The tacked on "Tale of Two Cities" crap was shallow window dressing in an attempt to make the film seem smarter than it was.
Plenty of movies make literary allusions. I dont think this makes the film in question seem smarter than it is (whatever that means). It just indicates that the filmmaker read a well-known book and incorporated some parallels.
Clueless was loosely based on Jane Austens
Emma;
West Side Story is a retelling of
Romeo and Juliet;
Jaws has obvious connections to
Moby Dick; and the only intellectual power needed to recognize the Moses/Christ comparisons to Superman is rough familiarity with the top bestseller of all-time.
If you recall,
A Tale of Two Cities was also evoked in
Star Trek 2: The Wrath of Khan. This was reasonably appropriate and satisfying - given the common theme of heroic self-sacrifice. Of course,
TDKR had a similar theme; and so allusions to the same novel were likewise appropriate. Indeed, more so since
TDKR (unlike
WofK) had more direct comparisons - in addition to self-sacrifice - to a rebellious uprising, class warfare and a city under siege.

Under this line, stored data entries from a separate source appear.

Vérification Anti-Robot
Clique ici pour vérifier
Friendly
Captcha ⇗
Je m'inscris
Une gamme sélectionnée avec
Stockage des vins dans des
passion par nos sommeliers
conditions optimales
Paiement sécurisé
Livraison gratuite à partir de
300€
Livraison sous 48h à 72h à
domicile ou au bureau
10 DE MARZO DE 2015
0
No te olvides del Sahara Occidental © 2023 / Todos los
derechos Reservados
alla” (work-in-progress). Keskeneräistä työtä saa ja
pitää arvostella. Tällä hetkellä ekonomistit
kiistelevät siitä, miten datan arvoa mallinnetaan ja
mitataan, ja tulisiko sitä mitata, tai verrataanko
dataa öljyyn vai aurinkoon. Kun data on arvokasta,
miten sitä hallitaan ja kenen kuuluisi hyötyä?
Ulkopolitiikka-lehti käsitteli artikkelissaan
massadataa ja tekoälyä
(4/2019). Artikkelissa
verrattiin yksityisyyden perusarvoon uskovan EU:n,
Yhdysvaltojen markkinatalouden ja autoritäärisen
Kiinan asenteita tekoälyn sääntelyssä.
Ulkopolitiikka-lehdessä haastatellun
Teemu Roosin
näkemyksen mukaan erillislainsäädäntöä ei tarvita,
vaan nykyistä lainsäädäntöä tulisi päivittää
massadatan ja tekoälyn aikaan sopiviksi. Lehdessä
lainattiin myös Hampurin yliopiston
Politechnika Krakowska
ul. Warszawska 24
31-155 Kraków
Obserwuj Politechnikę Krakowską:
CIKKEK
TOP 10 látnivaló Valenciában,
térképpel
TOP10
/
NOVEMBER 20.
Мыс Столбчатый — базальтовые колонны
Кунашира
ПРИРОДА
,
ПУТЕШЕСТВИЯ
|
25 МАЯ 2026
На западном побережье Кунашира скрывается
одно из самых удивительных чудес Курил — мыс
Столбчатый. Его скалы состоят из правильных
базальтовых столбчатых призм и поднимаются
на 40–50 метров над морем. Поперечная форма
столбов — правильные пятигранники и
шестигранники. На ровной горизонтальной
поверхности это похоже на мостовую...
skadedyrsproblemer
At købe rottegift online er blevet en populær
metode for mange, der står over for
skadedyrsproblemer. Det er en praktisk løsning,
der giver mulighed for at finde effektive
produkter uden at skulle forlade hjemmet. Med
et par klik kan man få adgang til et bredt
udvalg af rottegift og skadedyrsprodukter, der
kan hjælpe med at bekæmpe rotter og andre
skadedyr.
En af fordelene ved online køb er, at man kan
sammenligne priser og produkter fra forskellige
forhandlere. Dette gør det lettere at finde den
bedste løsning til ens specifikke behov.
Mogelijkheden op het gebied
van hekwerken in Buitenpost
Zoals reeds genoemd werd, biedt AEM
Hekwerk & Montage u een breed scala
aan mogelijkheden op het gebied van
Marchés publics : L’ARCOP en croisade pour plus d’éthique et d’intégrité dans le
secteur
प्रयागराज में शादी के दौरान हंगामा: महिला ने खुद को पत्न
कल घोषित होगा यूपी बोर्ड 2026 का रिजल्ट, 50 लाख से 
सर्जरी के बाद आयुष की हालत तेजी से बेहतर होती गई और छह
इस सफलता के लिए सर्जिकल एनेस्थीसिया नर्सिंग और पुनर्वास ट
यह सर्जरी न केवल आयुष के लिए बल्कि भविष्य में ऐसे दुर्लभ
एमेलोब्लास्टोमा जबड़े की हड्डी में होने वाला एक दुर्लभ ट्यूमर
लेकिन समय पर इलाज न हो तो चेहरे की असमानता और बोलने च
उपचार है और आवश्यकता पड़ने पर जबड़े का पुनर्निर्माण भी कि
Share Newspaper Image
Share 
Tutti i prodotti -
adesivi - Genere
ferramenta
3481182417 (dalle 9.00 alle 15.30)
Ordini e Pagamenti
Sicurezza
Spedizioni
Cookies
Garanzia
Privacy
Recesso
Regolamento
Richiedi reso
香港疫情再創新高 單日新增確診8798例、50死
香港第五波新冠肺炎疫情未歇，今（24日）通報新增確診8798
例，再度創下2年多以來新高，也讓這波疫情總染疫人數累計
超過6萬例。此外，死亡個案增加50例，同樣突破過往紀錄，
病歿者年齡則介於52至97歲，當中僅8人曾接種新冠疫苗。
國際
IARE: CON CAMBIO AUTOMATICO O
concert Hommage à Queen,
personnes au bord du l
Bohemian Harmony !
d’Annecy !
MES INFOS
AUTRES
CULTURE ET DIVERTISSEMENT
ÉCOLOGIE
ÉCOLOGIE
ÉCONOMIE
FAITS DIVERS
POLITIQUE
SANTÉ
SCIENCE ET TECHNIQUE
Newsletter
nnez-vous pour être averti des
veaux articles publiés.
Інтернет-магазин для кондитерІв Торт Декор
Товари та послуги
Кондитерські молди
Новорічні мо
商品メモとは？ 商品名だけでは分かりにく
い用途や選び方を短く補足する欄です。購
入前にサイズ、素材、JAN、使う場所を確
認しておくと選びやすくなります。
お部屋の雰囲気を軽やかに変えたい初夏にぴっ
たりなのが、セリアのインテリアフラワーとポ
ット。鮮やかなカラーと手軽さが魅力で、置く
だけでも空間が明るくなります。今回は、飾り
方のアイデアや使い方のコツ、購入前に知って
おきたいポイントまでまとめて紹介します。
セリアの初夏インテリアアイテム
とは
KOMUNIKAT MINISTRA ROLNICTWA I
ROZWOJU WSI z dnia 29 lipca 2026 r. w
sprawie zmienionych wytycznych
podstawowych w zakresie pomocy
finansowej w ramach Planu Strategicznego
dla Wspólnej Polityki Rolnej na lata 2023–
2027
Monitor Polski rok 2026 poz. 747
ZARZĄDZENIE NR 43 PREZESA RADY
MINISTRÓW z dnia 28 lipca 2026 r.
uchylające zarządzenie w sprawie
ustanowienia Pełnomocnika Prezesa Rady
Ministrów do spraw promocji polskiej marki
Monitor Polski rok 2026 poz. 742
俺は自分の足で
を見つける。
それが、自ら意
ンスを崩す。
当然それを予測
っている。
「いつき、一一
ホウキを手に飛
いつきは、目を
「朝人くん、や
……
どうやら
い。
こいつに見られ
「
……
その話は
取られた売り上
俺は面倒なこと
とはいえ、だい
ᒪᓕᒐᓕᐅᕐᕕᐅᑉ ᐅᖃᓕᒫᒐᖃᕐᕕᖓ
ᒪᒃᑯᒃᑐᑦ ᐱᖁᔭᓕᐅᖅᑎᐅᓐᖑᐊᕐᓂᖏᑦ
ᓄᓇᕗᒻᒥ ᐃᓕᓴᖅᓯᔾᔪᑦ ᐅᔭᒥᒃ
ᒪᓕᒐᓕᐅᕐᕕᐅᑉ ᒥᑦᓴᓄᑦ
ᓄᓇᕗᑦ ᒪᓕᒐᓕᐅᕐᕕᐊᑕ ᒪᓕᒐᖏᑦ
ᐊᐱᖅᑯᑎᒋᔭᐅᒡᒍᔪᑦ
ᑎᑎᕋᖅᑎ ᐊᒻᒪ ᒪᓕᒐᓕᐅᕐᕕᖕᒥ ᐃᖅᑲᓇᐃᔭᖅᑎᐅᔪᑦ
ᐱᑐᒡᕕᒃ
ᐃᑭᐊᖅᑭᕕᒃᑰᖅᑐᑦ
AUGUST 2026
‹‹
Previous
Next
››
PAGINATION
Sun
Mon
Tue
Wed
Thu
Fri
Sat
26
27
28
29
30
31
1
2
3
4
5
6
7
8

And it should be noted that the only
explicit quote from
Two Cities was provided by Gordons eulogy (typically, an occasion where more flowery language is not only indulged but expected). And it begins with a less familiar and edited (but contextually relevant) passage:
I see a beautiful city and a brilliant people rising from this abyss... I see the lives for which I lay down my life, peaceful, useful, prosperous and happy... I speculate that most folks didnt, at first, recognize the source. (Since it was a funeral, a religious tract might have been assumed.) Its only at the conclusion of the eulogy - when the more famous, final lines are uttered - that recognition dawns. And I wouldnt exactly characterize this as browbeating the audience with the literary/thematic comparisons.